# Power Supply fan issue



## lumberjack13th (Mar 16, 2008)

I have a Ultra 600w ATX power supply I've had for 2 years. It has dual 80mm Fans one night i was playing warcraft 3 and noticed my computer was very quiet. I opened the side of my case to have a quick peak at my fan and noticed it wasn't spinning. I haven't checked the fan outside of the case out of sheer laziness of pulling it back and finding a flashlight. But once in a while the fan inside still turns on and keeps everything cool. Is this normal or a problem?

Does a power-supply fan always run or does it stop when it's cooled it off?

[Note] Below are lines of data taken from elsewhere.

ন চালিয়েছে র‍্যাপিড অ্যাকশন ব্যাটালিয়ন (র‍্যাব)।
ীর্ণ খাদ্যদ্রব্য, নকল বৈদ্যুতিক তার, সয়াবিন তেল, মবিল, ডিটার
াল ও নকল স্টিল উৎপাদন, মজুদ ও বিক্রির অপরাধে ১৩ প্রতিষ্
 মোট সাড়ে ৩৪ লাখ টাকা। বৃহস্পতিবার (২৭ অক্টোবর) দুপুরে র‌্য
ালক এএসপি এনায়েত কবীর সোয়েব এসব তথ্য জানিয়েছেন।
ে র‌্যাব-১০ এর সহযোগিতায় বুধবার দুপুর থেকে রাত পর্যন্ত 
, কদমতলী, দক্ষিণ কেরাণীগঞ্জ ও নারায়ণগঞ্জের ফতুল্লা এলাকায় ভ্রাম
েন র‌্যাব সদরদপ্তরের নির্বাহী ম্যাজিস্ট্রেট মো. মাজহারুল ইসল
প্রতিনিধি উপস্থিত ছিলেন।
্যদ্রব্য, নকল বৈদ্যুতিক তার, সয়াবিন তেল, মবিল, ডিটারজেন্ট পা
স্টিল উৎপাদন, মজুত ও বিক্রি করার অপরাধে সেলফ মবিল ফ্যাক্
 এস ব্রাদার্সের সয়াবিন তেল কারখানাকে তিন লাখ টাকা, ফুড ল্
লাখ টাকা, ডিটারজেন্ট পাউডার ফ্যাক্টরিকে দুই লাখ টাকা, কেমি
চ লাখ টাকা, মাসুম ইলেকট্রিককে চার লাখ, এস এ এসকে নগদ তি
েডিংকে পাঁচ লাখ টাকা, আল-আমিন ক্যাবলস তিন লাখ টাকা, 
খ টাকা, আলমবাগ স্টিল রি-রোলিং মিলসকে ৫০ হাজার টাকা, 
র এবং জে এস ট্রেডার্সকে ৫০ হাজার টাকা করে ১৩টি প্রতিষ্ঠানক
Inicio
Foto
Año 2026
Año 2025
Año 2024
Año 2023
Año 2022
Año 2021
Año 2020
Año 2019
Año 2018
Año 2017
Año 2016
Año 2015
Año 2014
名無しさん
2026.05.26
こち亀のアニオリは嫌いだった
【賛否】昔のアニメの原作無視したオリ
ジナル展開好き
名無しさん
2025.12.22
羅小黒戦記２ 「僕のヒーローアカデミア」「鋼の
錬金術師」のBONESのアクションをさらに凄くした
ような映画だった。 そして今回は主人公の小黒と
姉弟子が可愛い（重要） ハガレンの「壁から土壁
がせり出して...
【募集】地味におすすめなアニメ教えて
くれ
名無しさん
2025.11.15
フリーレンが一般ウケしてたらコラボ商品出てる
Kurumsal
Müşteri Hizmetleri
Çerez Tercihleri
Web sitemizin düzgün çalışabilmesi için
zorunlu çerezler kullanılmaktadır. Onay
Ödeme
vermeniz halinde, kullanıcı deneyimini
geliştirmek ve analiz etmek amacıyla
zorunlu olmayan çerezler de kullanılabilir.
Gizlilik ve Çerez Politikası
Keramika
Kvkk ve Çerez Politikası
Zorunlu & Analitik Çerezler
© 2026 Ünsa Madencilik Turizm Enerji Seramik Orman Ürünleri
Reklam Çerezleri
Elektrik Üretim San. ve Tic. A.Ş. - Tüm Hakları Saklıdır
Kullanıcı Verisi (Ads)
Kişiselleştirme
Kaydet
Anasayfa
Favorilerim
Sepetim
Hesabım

I have a dxdiag with my specs here if need be
View attachment DxDiag.txt
.


----------



## Tumbleweed36 (May 14, 2005)

Different power supplies are different. The majority with two fans, run one fan all the time, and the other one turns on when needed. Therefore, each is specific on what they do, so a fan that does not work all the time can be very normal.

Might want to check the temps when the fan is turned off and see how the temps are.

SensorviewPro


----------



## lumberjack13th (Mar 16, 2008)

How do you check your temp of your power supply? or even my computer in general?


----------



## Tumbleweed36 (May 14, 2005)

I was not talking about checking the temps on the power supply (I should have been more clear). 

What I meant was, when things get hot like the CPU and the air being drawn out of the case (motherboard too) from heat buildup, then the power supply fan (if you have one that comes on when it gets hot in there) will come on to pull the hot air out of the case. Therefore, you need to check the board and CPU temps to see how warm it is in there. 

The link I gave you to Sensorview is a good one to use to see how hot things are. Check it when you first turn on the rig and then check it after you use the computer in a stressful situation like a game or something. That is a good comparison.


----------



## lumberjack13th (Mar 16, 2008)

My Computer started up at 55 C and after gaming for an hour on Cod4 it was 77 C at idle it sits at about 70 C.


----------



## Tumbleweed36 (May 14, 2005)

If your computer (CPU or motherboard either) sits at 55c while resting and gets over 60c as a normal rule, then you need buy some Artic Silver and redo the thermal paste as a first step in getting that temperature down. You are certainly too hot.


Applying Artic Silver Thermal Paste

It might also be a good idea to talk to us about your case cooling, what fans, where located, which direction they are blowing.


----------



## lumberjack13th (Mar 16, 2008)

Here is a picture of my case it will help explain where it's all located









It's a mess in my case with all the wires from my power supply. As i was saying earlier my fan on my power supply keeps shimmying now and then like it's going to go off then keeps going. Once the fan just turned off for while then turned back on.


----------



## Tyree (May 10, 2009)

That mass of wiring certainly doesn't help airflow in your case and I would *definitely* replace the power supply.


----------



## lumberjack13th (Mar 16, 2008)

Yeah, I am currently planning to get a new computer in the future. New case and board move my graphics card and I'm thinking on getting a new PS when that time comes. I could take out 1 of my dvd drives and jam the extra wires in one of them slots I guess. I'm just a little worried that my computer is gonna heat up and fry my graphics card. But I guess i can monitor my computer temps now when my computer fan isn't spinning. I've been leaving my case open quite a bit lately so idk. if that helps cool anything off.


----------